*** Begin section ***

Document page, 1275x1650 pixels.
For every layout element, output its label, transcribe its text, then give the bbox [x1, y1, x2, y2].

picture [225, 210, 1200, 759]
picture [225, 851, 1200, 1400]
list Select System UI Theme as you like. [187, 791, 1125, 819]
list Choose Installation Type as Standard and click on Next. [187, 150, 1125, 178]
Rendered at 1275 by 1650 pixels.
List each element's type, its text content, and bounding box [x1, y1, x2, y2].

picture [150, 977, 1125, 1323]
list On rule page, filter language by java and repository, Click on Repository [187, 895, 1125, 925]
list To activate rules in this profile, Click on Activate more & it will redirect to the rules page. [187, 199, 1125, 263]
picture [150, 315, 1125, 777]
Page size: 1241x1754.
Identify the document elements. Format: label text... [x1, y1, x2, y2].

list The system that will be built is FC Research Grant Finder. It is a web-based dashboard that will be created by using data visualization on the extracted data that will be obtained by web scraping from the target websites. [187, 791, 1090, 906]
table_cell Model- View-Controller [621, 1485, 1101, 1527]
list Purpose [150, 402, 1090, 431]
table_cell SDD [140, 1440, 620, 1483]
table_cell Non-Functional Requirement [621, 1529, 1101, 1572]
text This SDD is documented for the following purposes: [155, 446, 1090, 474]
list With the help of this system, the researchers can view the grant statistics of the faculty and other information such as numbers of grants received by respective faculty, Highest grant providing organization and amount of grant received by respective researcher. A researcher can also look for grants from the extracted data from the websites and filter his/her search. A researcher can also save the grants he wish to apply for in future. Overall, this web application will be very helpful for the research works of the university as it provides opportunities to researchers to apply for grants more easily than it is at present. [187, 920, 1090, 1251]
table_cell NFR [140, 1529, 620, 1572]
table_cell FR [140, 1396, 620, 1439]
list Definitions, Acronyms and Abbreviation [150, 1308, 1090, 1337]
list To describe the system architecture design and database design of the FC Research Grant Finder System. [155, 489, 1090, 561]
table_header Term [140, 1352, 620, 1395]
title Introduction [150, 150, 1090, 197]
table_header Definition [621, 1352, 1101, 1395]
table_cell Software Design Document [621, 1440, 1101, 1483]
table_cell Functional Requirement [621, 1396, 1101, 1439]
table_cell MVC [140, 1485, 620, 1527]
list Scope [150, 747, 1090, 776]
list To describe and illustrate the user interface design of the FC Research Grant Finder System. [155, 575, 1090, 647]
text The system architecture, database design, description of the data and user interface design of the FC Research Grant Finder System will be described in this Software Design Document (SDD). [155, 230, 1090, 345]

*** End section ***

* _PROBLEM DESCRIPTION_
Transcribe the listing in full, keeping every line exact.

* _SOLUTION TO THIS PROBLEM_
Document page, 1275x1650 pixels.
For every layout element, output its label, transcribe its text, then give the bbox [x1, y1, x2, y2].

picture [225, 210, 1200, 759]
picture [225, 851, 1200, 1400]
list Select System UI Theme as you like. [187, 791, 1125, 819]
list Choose Installation Type as Standard and click on Next. [187, 150, 1125, 178]
Rendered at 1275 by 1650 pixels.
List each element's type, its text content, and bounding box [x1, y1, x2, y2].

picture [150, 977, 1125, 1323]
list On rule page, filter language by java and repository, Click on Repository [187, 895, 1125, 925]
list To activate rules in this profile, Click on Activate more & it will redirect to the rules page. [187, 199, 1125, 263]
picture [150, 315, 1125, 777]
Page size: 1241x1754.
Identify the document elements. Format: label text... [x1, y1, x2, y2].

list The system that will be built is FC Research Grant Finder. It is a web-based dashboard that will be created by using data visualization on the extracted data that will be obtained by web scraping from the target websites. [187, 791, 1090, 906]
table_cell Model- View-Controller [621, 1485, 1101, 1527]
list Purpose [150, 402, 1090, 431]
table_cell SDD [140, 1440, 620, 1483]
table_cell Non-Functional Requirement [621, 1529, 1101, 1572]
text This SDD is documented for the following purposes: [155, 446, 1090, 474]
list With the help of this system, the researchers can view the grant statistics of the faculty and other information such as numbers of grants received by respective faculty, Highest grant providing organization and amount of grant received by respective researcher. A researcher can also look for grants from the extracted data from the websites and filter his/her search. A researcher can also save the grants he wish to apply for in future. Overall, this web application will be very helpful for the research works of the university as it provides opportunities to researchers to apply for grants more easily than it is at present. [187, 920, 1090, 1251]
table_cell NFR [140, 1529, 620, 1572]
table_cell FR [140, 1396, 620, 1439]
list Definitions, Acronyms and Abbreviation [150, 1308, 1090, 1337]
list To describe the system architecture design and database design of the FC Research Grant Finder System. [155, 489, 1090, 561]
table_header Term [140, 1352, 620, 1395]
title Introduction [150, 150, 1090, 197]
table_header Definition [621, 1352, 1101, 1395]
table_cell Software Design Document [621, 1440, 1101, 1483]
table_cell Functional Requirement [621, 1396, 1101, 1439]
table_cell MVC [140, 1485, 620, 1527]
list Scope [150, 747, 1090, 776]
list To describe and illustrate the user interface design of the FC Research Grant Finder System. [155, 575, 1090, 647]
text The system architecture, database design, description of the data and user interface design of the FC Research Grant Finder System will be described in this Software Design Document (SDD). [155, 230, 1090, 345]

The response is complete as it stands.